Sunday, April 8th, 2007

easter sunny.JPG

Clean paws

Thursday, April 5th, 2007

We recently weaned the kittens (primarily Mac) off their water dish in the bathroom sink.  We only spent $40 on a water fountain….

Mowie seemed to be the only one actually using the fountain, as we never really see Sunny drink or eat and Macky preferred to jump in the sink and drink/play in the bowl we kept in there.  Why did we keep a bowl of water in the sink?  Because Macky likes to splash in the water bowl and make a mess.

I felt guilty for a while because Mac really enjoyed jumping on the sink and he drinks a lot of water, but the constant dirty paw marks all over the sink made us decide it was time.  Macky must drink out of the fountain.

The transition was easy, as I guess he was thirsty and decided to succumb.  Sunny however, has taken a different approach.  He drinks out of the opening at the top of the fountain where the water comes out, rather than the bowl part.  As if he didn’t want to share germs and had to get the water before it hit the pool.  The past few days I’ve noticed why he does this… he washes his paws in the bowl part.  Yes, he dips his dirty paws in the bowl then licks them.
This cat is so cute and perfectly groomed it is unbelievable.

Babies’ First Christmas!

Wednesday, December 27th, 2006

Mac, Sunny and Mowie were definitely treated well by Santa Claws (or maybe it was all the grandparents and aunts and uncles they have).  They received a stocking full of toys, a bunch of random toys, treats and a petsmart gift card.  We can’t wait to go to petsmart and buy them random stuff to spoil them, like that water fountain we’ve been eyeing up…

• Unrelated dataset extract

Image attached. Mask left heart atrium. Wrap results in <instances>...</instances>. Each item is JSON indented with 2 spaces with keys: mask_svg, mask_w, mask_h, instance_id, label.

Last night, the cats were each given a new toy, since if we gave them all of them, they’d be under the couch in .3 seconds.  They each got their favorite: Mowie a mouse, Sunny a giant fluffy thing and Macky a ball.  Mowie was so happy with her mouse it was adorable.  Sunny loved his giant fluffy/foofy thing so much he was panting and drooling.  Mac liked his ball, but he knew there were more toys.  So he quietly disappeared and I found him laying on the bed relaxing…with Mowie’s mouse.  I let it slide and went back to the living room, only to see Mac come out and steal Sunny’s toy and run and place it on the bed.  Then he came back out for his ball and we confronted the thief.  Sunny and Mowie are so used to his kitten immaturity that they didn’t even put up a fight.  They said he’s just so tiny and cute, plus he has the broken leg to factor in.  So Mowie and Sunny settled for the cardboard box…or so we thought…

I woke up this morning to find every toy scattered across the kitchen floor.  Someone found the secret stash of toys!  The only one who has ever been on top of the cabinets is Mowie, but I think there was peer pressure involved…

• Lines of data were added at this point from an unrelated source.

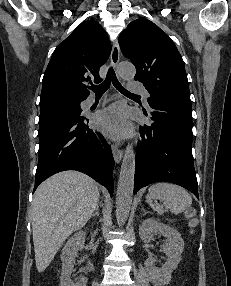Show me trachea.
Instances as JSON below:
<instances>
[{
    "instance_id": "1",
    "label": "trachea",
    "mask_w": 231,
    "mask_h": 286,
    "mask_svg": "<svg viewBox=\"0 0 231 286\" xmlns=\"http://www.w3.org/2000/svg\"><path fill=\"white\" fill-rule=\"evenodd\" d=\"M111 82L113 83L114 87L122 94L124 95H130V96H137L135 94L130 93L127 91L118 81L116 74L112 67L109 68L106 78L104 82H102L99 85H93L90 87V89L96 94V95H102L104 92L108 90L110 87Z\"/></svg>"
}]
</instances>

In other news, Macky was happy to hear that even the Terminator himself breaks his femur every now and then…

Here comes Santa Claws…

Monday, December 25th, 2006

Mowie Christmas everyone!!

We were hoping to post a Christmas picture of Mac, Sunny and Mowie but telling 3 young cats with ADD to sit in front of the fireplace…together…while looking at the camera is no easy task.

Wait make that only 2, Sunny fully cooperated.  He’s on the good list for sure.